Immune response to dietary occurs sequentially in inductive sites including mesenteric lymph nodes, Peyer’s patches and isolated lymphoid follicles (not shown here) and effector sites of the gut lamina propria. Upon gluten exposure, TG2-gluten complexes are formed, endocytosed and deamidated in the endosomal compartment of antigen-presenting cells before being loaded onto HLA-DQ2 or HLA-DQ8 molecules. Mucosal dendritic cells acting as sentinel cells migrate to the mesenteric lymph nodes and present deamidated gluten peptides to naïve T cells. In the presence of transforming growth factor (TGF)-β, retinoic acid, which is a vitamin A metabolite abundant in the gut, and inflammatory cytokines upregulated in the mucosa of celiac patients such as IL-15 or type-I interferons, dendritic cells acquire an inflammatory phenotype. Inflammatory dendritic cells secrete IL-12 promoting the differentiation of T_H1 CD4⁺ T cells producing IFN-γ and IL-21. Gluten-specific CD4⁺ T cells can provide help to both gluten- and TG2-reactive B cells likely in Peyer’s patches where TG2 released from shed enterocytes and gluten peptides have penetrated through M cells. T cell-B cell interactions lead to the differentiation of plasma cells secreting anti-TG2 and anti-deamidated gluten peptides antibodies as well as effector CD4⁺ T cells that accumulate in the lamina propria. A pathogenic CD4⁺ T cell response of a certain magnitude is required for tissue destruction, but how CD4⁺ T cells directly impact on the activation of cytotoxic intraepithelial lymphocytes is still unknown.

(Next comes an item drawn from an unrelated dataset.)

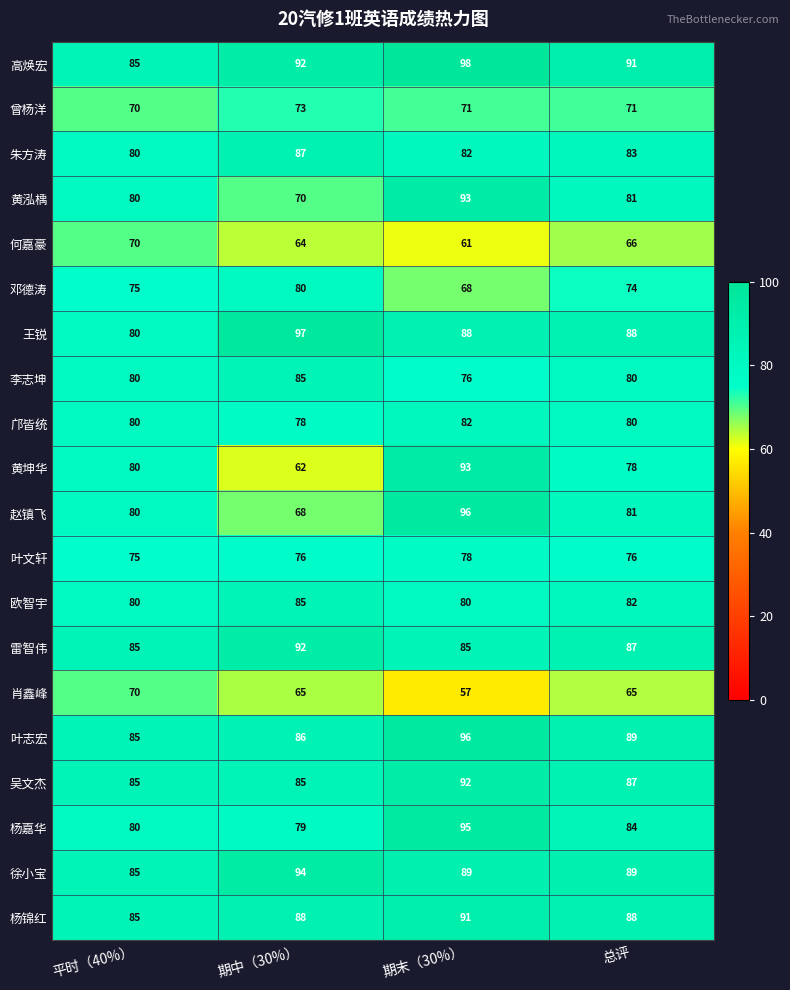

What is the average value of the 黄坤华 series?

78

Intraepithelial CD8⁺ lymphocytes (T-IELs) expressing activating NK receptors including NKG2D and CD94-NKG2C recognize stress-induced ligands HLA-E and MHC class I polypeptide-related molecules (MIC)A/MICB on intestinal epithelial cells, hence acquiring cytotoxic properties and the ability to lyse the enterocytes.

Figure 4:. Different subsets of mucosal T cells are associated with tissue destruction or tissue healing in healthy, untreated celiac disease, and treated celiac disease patients.

In healthy intestinal epithelium, the predominant population of CD8⁺ αβ T-IELs (light red) express the inhibitory NK receptor CD94/NKG2A and CD161. The predominant population of γδ T-IELs (grey) is a population of γδ T cells with innate cytotoxic properties with semi-invariant usage of Vγ4Vδ1. In untreated celiac mucosa, NKG2D/CD94-NKG2C-expressing CD8⁺ αβ red) and γδ (blue) T cells are induced to exhibit a highly cytotoxic phenotype and secrete granzymes and perforins. Gluten-specific CD4⁺ T cells (yellow) accumulate in the lamina propria where they have an activated phenotype expressing an array of activation markers and gut homing receptors. Within treated celiac mucosa, innate cytotoxic Vγ4Vδ1 diminish and NKG2D/CD94-NKG2C-expressing γδ (dark blue) and CD8⁺ αβ red) T-IELs increase in number, whereas gluten-specific CD4⁺ T cells downregulate many of the activation markers and express CD127.